3M for example does make masks in countries like the US and even keeps an extra set of equipment to double production in case of emergencies like this. But of course just doubling normal production isn't enough, and they and other companies like some that got crushed after 2009-10 found it hard to compete against very cheap PPE from the PRC, and refused to risk their companies again after COVID started hitting.

For vaccine manufacturing it's a tall order to expect political systems to be ready for once in a century events. This wasn't so bad for us with COVID since we could tool up during the development and testing of vaccines although the Indian national government abjectly failed to do that, but there was always going to be issues here, especially in learning curve issues.

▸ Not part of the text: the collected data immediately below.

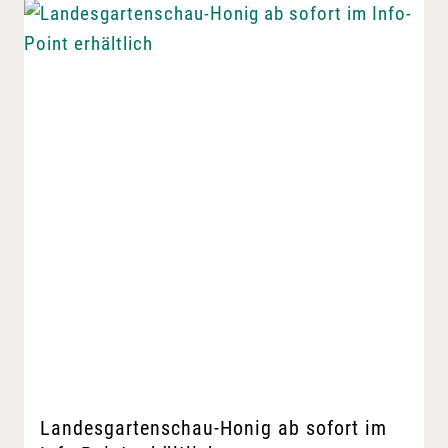
Landesgartenschau-Honig ab sofort im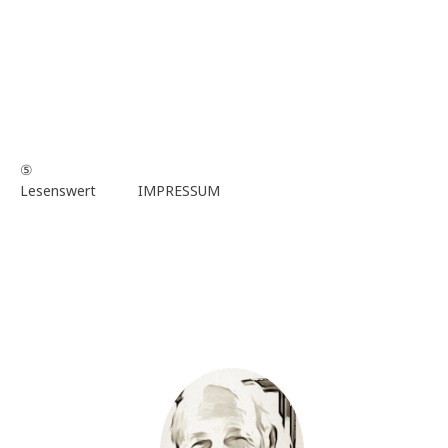
⑤
Lesenswert
IMPRESSUM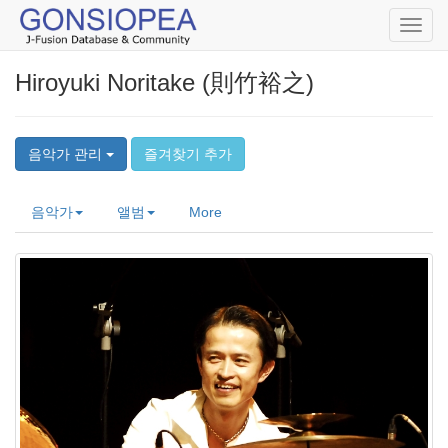
Toggl
navig
Hiroyuki Noritake (則竹裕之)
음악가 관리
즐겨찾기 추가
음악가
앨범
More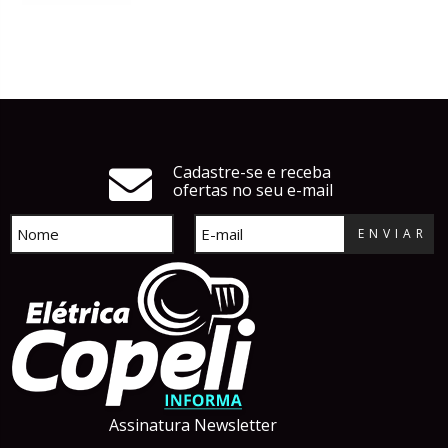
Cadastre-se e receba
ofertas no seu e-mail
ENVIAR
Assinatura Newsletter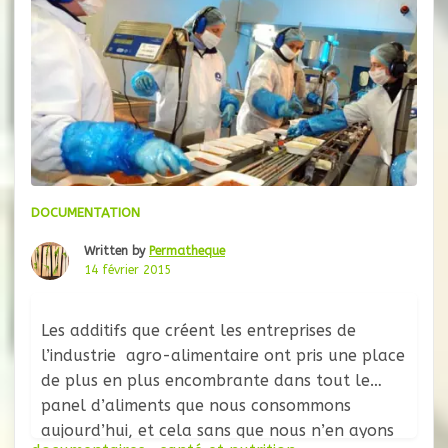
DOCUMENTATION
Written by
Permatheque
14 février 2015
Les additifs que créent les entreprises de
l’industrie agro-alimentaire ont pris une place
de plus en plus encombrante dans tout le
panel d’aliments que nous consommons
aujourd’hui, et cela sans que nous n’en ayons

Also how do you prepare for the best vaccines being mostly completely new technology for mass manufacturing? Even for fill and finish BoNTech's vaccine has at least at some point temperature requirements way beyond normal medical freezing, the latter any of us could achieve with a frost free consumer freezer.

In general, though, you're right, but solutions free of their own corruption problems are very hard. Plus tariffs are regressive taxes.